-- TASK OBJECTIVE --
Keep every word of the entries and print them exactly; the pictures stay out.

-- SOURCE DATA --
════════════════

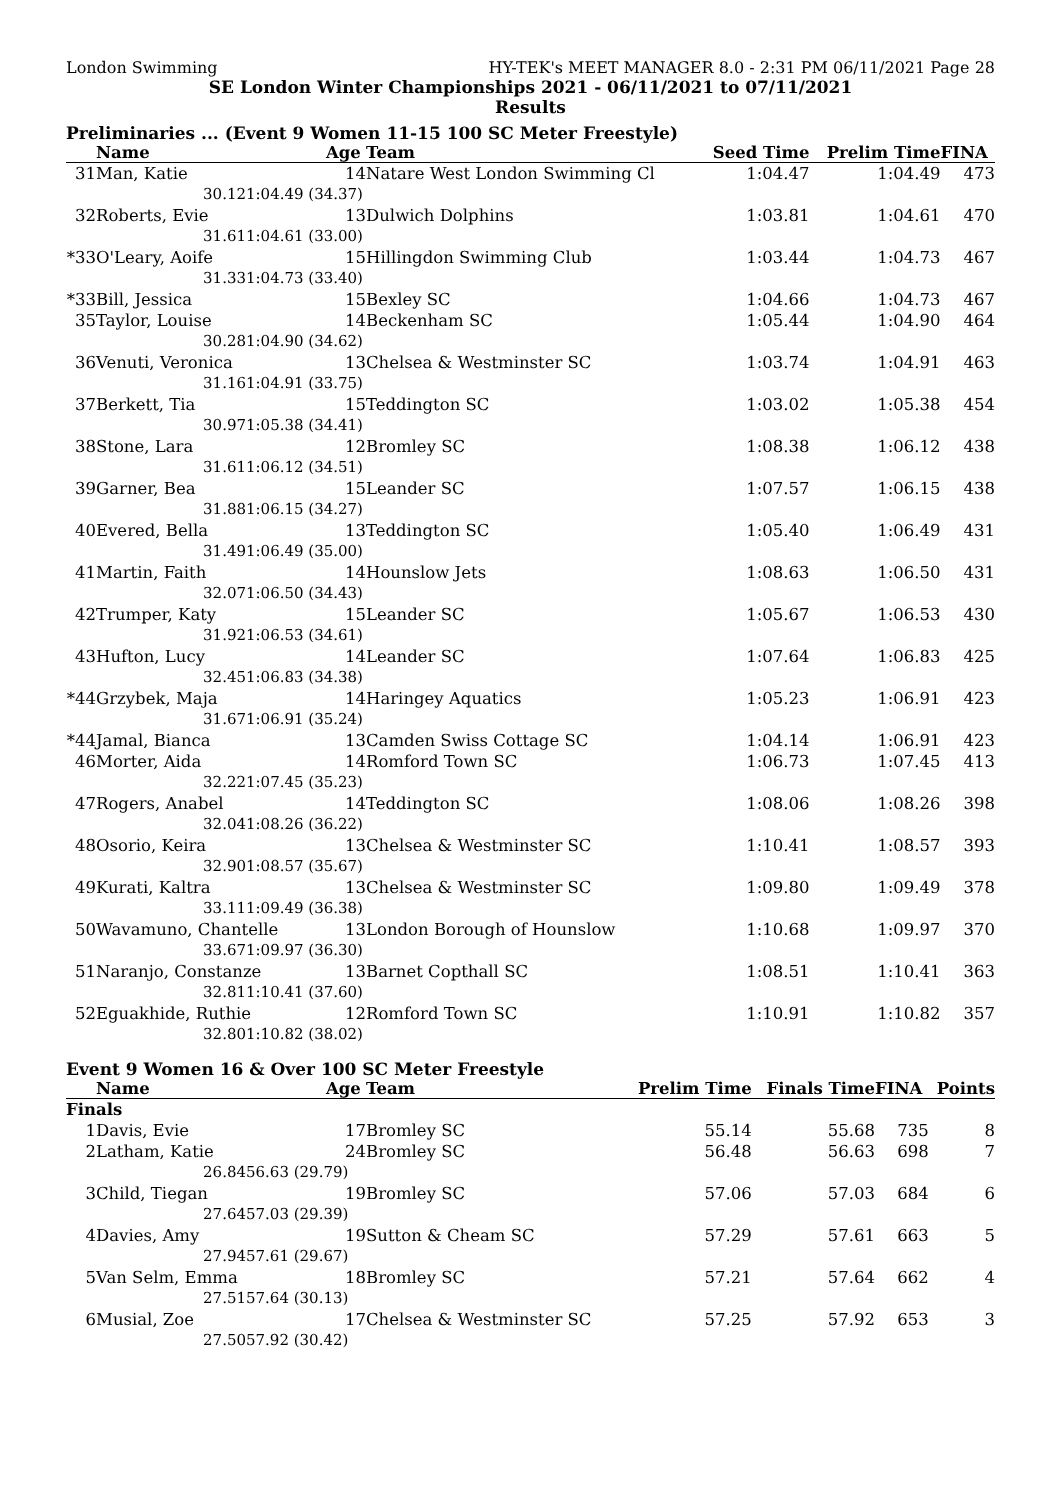London Swimming HY-TEK's MEET MANAGER 8.0 - 2:31 PM 06/11/2021 Page 28
SE London Winter Championships 2021 - 06/11/2021 to 07/11/2021
Results
Preliminaries ... (Event 9 Women 11-15 100 SC Meter Freestyle)
| | Name | | Age | Team | Seed Time | Prelim Time | FINA | |
| --- | --- | --- | --- | --- | --- | --- | --- | --- |
| 31 | Man, Katie | | 14 | Natare West London Swimming Cl | 1:04.47 | 1:04.49 | 473 | |
| | 30.12 | 1:04.49 (34.37) | | | | | | |
| 32 | Roberts, Evie | | 13 | Dulwich Dolphins | 1:03.81 | 1:04.61 | 470 | |
| | 31.61 | 1:04.61 (33.00) | | | | | | |
| *33 | O'Leary, Aoife | | 15 | Hillingdon Swimming Club | 1:03.44 | 1:04.73 | 467 | |
| | 31.33 | 1:04.73 (33.40) | | | | | | |
| *33 | Bill, Jessica | | 15 | Bexley SC | 1:04.66 | 1:04.73 | 467 | |
| 35 | Taylor, Louise | | 14 | Beckenham SC | 1:05.44 | 1:04.90 | 464 | |
| | 30.28 | 1:04.90 (34.62) | | | | | | |
| 36 | Venuti, Veronica | | 13 | Chelsea & Westminster SC | 1:03.74 | 1:04.91 | 463 | |
| | 31.16 | 1:04.91 (33.75) | | | | | | |
| 37 | Berkett, Tia | | 15 | Teddington SC | 1:03.02 | 1:05.38 | 454 | |
| | 30.97 | 1:05.38 (34.41) | | | | | | |
| 38 | Stone, Lara | | 12 | Bromley SC | 1:08.38 | 1:06.12 | 438 | |
| | 31.61 | 1:06.12 (34.51) | | | | | | |
| 39 | Garner, Bea | | 15 | Leander SC | 1:07.57 | 1:06.15 | 438 | |
| | 31.88 | 1:06.15 (34.27) | | | | | | |
| 40 | Evered, Bella | | 13 | Teddington SC | 1:05.40 | 1:06.49 | 431 | |
| | 31.49 | 1:06.49 (35.00) | | | | | | |
| 41 | Martin, Faith | | 14 | Hounslow Jets | 1:08.63 | 1:06.50 | 431 | |
| | 32.07 | 1:06.50 (34.43) | | | | | | |
| 42 | Trumper, Katy | | 15 | Leander SC | 1:05.67 | 1:06.53 | 430 | |
| | 31.92 | 1:06.53 (34.61) | | | | | | |
| 43 | Hufton, Lucy | | 14 | Leander SC | 1:07.64 | 1:06.83 | 425 | |
| | 32.45 | 1:06.83 (34.38) | | | | | | |
| *44 | Grzybek, Maja | | 14 | Haringey Aquatics | 1:05.23 | 1:06.91 | 423 | |
| | 31.67 | 1:06.91 (35.24) | | | | | | |
| *44 | Jamal, Bianca | | 13 | Camden Swiss Cottage SC | 1:04.14 | 1:06.91 | 423 | |
| 46 | Morter, Aida | | 14 | Romford Town SC | 1:06.73 | 1:07.45 | 413 | |
| | 32.22 | 1:07.45 (35.23) | | | | | | |
| 47 | Rogers, Anabel | | 14 | Teddington SC | 1:08.06 | 1:08.26 | 398 | |
| | 32.04 | 1:08.26 (36.22) | | | | | | |
| 48 | Osorio, Keira | | 13 | Chelsea & Westminster SC | 1:10.41 | 1:08.57 | 393 | |
| | 32.90 | 1:08.57 (35.67) | | | | | | |
| 49 | Kurati, Kaltra | | 13 | Chelsea & Westminster SC | 1:09.80 | 1:09.49 | 378 | |
| | 33.11 | 1:09.49 (36.38) | | | | | | |
| 50 | Wavamuno, Chantelle | | 13 | London Borough of Hounslow | 1:10.68 | 1:09.97 | 370 | |
| | 33.67 | 1:09.97 (36.30) | | | | | | |
| 51 | Naranjo, Constanze | | 13 | Barnet Copthall SC | 1:08.51 | 1:10.41 | 363 | |
| | 32.81 | 1:10.41 (37.60) | | | | | | |
| 52 | Eguakhide, Ruthie | | 12 | Romford Town SC | 1:10.91 | 1:10.82 | 357 | |
| | 32.80 | 1:10.82 (38.02) | | | | | | |
Event 9 Women 16 & Over 100 SC Meter Freestyle
| | Name | | Age | Team | Prelim Time | Finals Time | FINA | Points |
| --- | --- | --- | --- | --- | --- | --- | --- | --- |
| Finals | | | | | | | | |
| 1 | Davis, Evie | | 17 | Bromley SC | 55.14 | 55.68 | 735 | 8 |
| 2 | Latham, Katie | | 24 | Bromley SC | 56.48 | 56.63 | 698 | 7 |
| | 26.84 | 56.63 (29.79) | | | | | | |
| 3 | Child, Tiegan | | 19 | Bromley SC | 57.06 | 57.03 | 684 | 6 |
| | 27.64 | 57.03 (29.39) | | | | | | |
| 4 | Davies, Amy | | 19 | Sutton & Cheam SC | 57.29 | 57.61 | 663 | 5 |
| | 27.94 | 57.61 (29.67) | | | | | | |
| 5 | Van Selm, Emma | | 18 | Bromley SC | 57.21 | 57.64 | 662 | 4 |
| | 27.51 | 57.64 (30.13) | | | | | | |
| 6 | Musial, Zoe | | 17 | Chelsea & Westminster SC | 57.25 | 57.92 | 653 | 3 |
| | 27.50 | 57.92 (30.42) | | | | | | |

════════════════

-- YOUR RESPONSE --
London Swimming HY-TEK's MEET MANAGER 8.0 - 2:31 PM 06/11/2021 Page 28
SE London Winter Championships 2021 - 06/11/2021 to 07/11/2021
Results
Preliminaries ... (Event 9 Women 11-15 100 SC Meter Freestyle)
| | Name | | Age | Team | Seed Time | Prelim Time | FINA | |
| --- | --- | --- | --- | --- | --- | --- | --- | --- |
| 31 | Man, Katie | | 14 | Natare West London Swimming Cl | 1:04.47 | 1:04.49 | 473 | |
| | 30.12 | 1:04.49 (34.37) | | | | | | |
| 32 | Roberts, Evie | | 13 | Dulwich Dolphins | 1:03.81 | 1:04.61 | 470 | |
| | 31.61 | 1:04.61 (33.00) | | | | | | |
| *33 | O'Leary, Aoife | | 15 | Hillingdon Swimming Club | 1:03.44 | 1:04.73 | 467 | |
| | 31.33 | 1:04.73 (33.40) | | | | | | |
| *33 | Bill, Jessica | | 15 | Bexley SC | 1:04.66 | 1:04.73 | 467 | |
| 35 | Taylor, Louise | | 14 | Beckenham SC | 1:05.44 | 1:04.90 | 464 | |
| | 30.28 | 1:04.90 (34.62) | | | | | | |
| 36 | Venuti, Veronica | | 13 | Chelsea & Westminster SC | 1:03.74 | 1:04.91 | 463 | |
| | 31.16 | 1:04.91 (33.75) | | | | | | |
| 37 | Berkett, Tia | | 15 | Teddington SC | 1:03.02 | 1:05.38 | 454 | |
| | 30.97 | 1:05.38 (34.41) | | | | | | |
| 38 | Stone, Lara | | 12 | Bromley SC | 1:08.38 | 1:06.12 | 438 | |
| | 31.61 | 1:06.12 (34.51) | | | | | | |
| 39 | Garner, Bea | | 15 | Leander SC | 1:07.57 | 1:06.15 | 438 | |
| | 31.88 | 1:06.15 (34.27) | | | | | | |
| 40 | Evered, Bella | | 13 | Teddington SC | 1:05.40 | 1:06.49 | 431 | |
| | 31.49 | 1:06.49 (35.00) | | | | | | |
| 41 | Martin, Faith | | 14 | Hounslow Jets | 1:08.63 | 1:06.50 | 431 | |
| | 32.07 | 1:06.50 (34.43) | | | | | | |
| 42 | Trumper, Katy | | 15 | Leander SC | 1:05.67 | 1:06.53 | 430 | |
| | 31.92 | 1:06.53 (34.61) | | | | | | |
| 43 | Hufton, Lucy | | 14 | Leander SC | 1:07.64 | 1:06.83 | 425 | |
| | 32.45 | 1:06.83 (34.38) | | | | | | |
| *44 | Grzybek, Maja | | 14 | Haringey Aquatics | 1:05.23 | 1:06.91 | 423 | |
| | 31.67 | 1:06.91 (35.24) | | | | | | |
| *44 | Jamal, Bianca | | 13 | Camden Swiss Cottage SC | 1:04.14 | 1:06.91 | 423 | |
| 46 | Morter, Aida | | 14 | Romford Town SC | 1:06.73 | 1:07.45 | 413 | |
| | 32.22 | 1:07.45 (35.23) | | | | | | |
| 47 | Rogers, Anabel | | 14 | Teddington SC | 1:08.06 | 1:08.26 | 398 | |
| | 32.04 | 1:08.26 (36.22) | | | | | | |
| 48 | Osorio, Keira | | 13 | Chelsea & Westminster SC | 1:10.41 | 1:08.57 | 393 | |
| | 32.90 | 1:08.57 (35.67) | | | | | | |
| 49 | Kurati, Kaltra | | 13 | Chelsea & Westminster SC | 1:09.80 | 1:09.49 | 378 | |
| | 33.11 | 1:09.49 (36.38) | | | | | | |
| 50 | Wavamuno, Chantelle | | 13 | London Borough of Hounslow | 1:10.68 | 1:09.97 | 370 | |
| | 33.67 | 1:09.97 (36.30) | | | | | | |
| 51 | Naranjo, Constanze | | 13 | Barnet Copthall SC | 1:08.51 | 1:10.41 | 363 | |
| | 32.81 | 1:10.41 (37.60) | | | | | | |
| 52 | Eguakhide, Ruthie | | 12 | Romford Town SC | 1:10.91 | 1:10.82 | 357 | |
| | 32.80 | 1:10.82 (38.02) | | | | | | |
Event 9 Women 16 & Over 100 SC Meter Freestyle
| | Name | | Age | Team | Prelim Time | Finals Time | FINA | Points |
| --- | --- | --- | --- | --- | --- | --- | --- | --- |
| Finals | | | | | | | | |
| 1 | Davis, Evie | | 17 | Bromley SC | 55.14 | 55.68 | 735 | 8 |
| 2 | Latham, Katie | | 24 | Bromley SC | 56.48 | 56.63 | 698 | 7 |
| | 26.84 | 56.63 (29.79) | | | | | | |
| 3 | Child, Tiegan | | 19 | Bromley SC | 57.06 | 57.03 | 684 | 6 |
| | 27.64 | 57.03 (29.39) | | | | | | |
| 4 | Davies, Amy | | 19 | Sutton & Cheam SC | 57.29 | 57.61 | 663 | 5 |
| | 27.94 | 57.61 (29.67) | | | | | | |
| 5 | Van Selm, Emma | | 18 | Bromley SC | 57.21 | 57.64 | 662 | 4 |
| | 27.51 | 57.64 (30.13) | | | | | | |
| 6 | Musial, Zoe | | 17 | Chelsea & Westminster SC | 57.25 | 57.92 | 653 | 3 |
| | 27.50 | 57.92 (30.42) | | | | | | |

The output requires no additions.